TASK GOAL.
Switch "Soluţia tehnică" to "Soluţia propusă" in the data, changing nothing else. Return only the lines from the one with "text 3.3. Caracteristici" to the one with "text a) descrierea".

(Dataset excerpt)

-- -- --

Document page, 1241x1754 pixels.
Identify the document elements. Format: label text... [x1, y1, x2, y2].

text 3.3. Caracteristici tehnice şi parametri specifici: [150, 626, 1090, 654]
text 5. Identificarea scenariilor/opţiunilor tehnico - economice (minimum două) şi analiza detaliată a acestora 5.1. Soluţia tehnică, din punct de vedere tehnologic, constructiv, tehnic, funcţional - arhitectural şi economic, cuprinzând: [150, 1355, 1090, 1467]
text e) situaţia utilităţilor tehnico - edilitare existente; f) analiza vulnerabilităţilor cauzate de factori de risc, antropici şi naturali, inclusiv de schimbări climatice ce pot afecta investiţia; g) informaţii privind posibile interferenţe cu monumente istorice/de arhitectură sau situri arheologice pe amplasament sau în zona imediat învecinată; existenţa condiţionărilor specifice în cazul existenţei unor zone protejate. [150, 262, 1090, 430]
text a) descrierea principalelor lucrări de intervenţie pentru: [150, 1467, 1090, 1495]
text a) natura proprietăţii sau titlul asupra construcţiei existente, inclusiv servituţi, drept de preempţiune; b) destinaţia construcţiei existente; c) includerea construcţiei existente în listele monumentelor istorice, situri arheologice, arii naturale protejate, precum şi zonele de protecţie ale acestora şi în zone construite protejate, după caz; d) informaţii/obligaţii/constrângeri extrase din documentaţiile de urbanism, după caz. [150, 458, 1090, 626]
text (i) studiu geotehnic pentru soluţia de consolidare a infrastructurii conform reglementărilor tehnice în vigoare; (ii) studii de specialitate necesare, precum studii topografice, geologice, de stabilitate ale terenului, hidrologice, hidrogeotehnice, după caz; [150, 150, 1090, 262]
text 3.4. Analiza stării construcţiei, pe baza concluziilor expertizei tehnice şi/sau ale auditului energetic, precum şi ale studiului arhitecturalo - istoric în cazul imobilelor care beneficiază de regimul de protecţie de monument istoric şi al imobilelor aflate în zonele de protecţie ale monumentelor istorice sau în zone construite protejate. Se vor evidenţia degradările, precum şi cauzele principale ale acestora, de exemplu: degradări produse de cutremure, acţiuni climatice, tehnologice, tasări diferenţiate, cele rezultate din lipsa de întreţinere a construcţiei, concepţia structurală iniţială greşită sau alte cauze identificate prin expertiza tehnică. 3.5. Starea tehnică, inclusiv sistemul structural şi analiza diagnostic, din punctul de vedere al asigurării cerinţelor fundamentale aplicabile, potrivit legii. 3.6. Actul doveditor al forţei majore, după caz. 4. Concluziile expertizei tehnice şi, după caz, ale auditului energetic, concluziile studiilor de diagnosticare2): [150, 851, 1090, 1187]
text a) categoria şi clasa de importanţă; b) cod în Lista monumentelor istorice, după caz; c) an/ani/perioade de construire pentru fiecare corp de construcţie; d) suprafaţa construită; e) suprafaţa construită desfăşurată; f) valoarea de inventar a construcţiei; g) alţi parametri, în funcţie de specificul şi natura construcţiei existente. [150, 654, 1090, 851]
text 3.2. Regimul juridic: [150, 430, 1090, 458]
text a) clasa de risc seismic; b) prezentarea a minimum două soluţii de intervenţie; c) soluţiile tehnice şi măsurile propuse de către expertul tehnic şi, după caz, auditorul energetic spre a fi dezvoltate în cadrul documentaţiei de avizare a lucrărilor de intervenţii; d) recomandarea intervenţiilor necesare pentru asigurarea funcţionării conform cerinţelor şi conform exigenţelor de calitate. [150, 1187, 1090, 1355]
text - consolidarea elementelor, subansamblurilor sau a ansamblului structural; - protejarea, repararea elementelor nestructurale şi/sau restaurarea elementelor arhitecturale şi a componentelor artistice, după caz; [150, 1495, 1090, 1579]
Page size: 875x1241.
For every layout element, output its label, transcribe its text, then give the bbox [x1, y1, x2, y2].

-- -- --

SOLUTION TO THIS EXERCISE.
text 3.3. Caracteristici tehnice şi parametri specifici: [150, 626, 1090, 654]
text 5. Identificarea scenariilor/opţiunilor tehnico - economice (minimum două) şi analiza detaliată a acestora 5.1. Soluţia propusă, din punct de vedere tehnologic, constructiv, tehnic, funcţional - arhitectural şi economic, cuprinzând: [150, 1355, 1090, 1467]
text e) situaţia utilităţilor tehnico - edilitare existente; f) analiza vulnerabilităţilor cauzate de factori de risc, antropici şi naturali, inclusiv de schimbări climatice ce pot afecta investiţia; g) informaţii privind posibile interferenţe cu monumente istorice/de arhitectură sau situri arheologice pe amplasament sau în zona imediat învecinată; existenţa condiţionărilor specifice în cazul existenţei unor zone protejate. [150, 262, 1090, 430]
text a) descrierea principalelor lucrări de intervenţie pentru: [150, 1467, 1090, 1495]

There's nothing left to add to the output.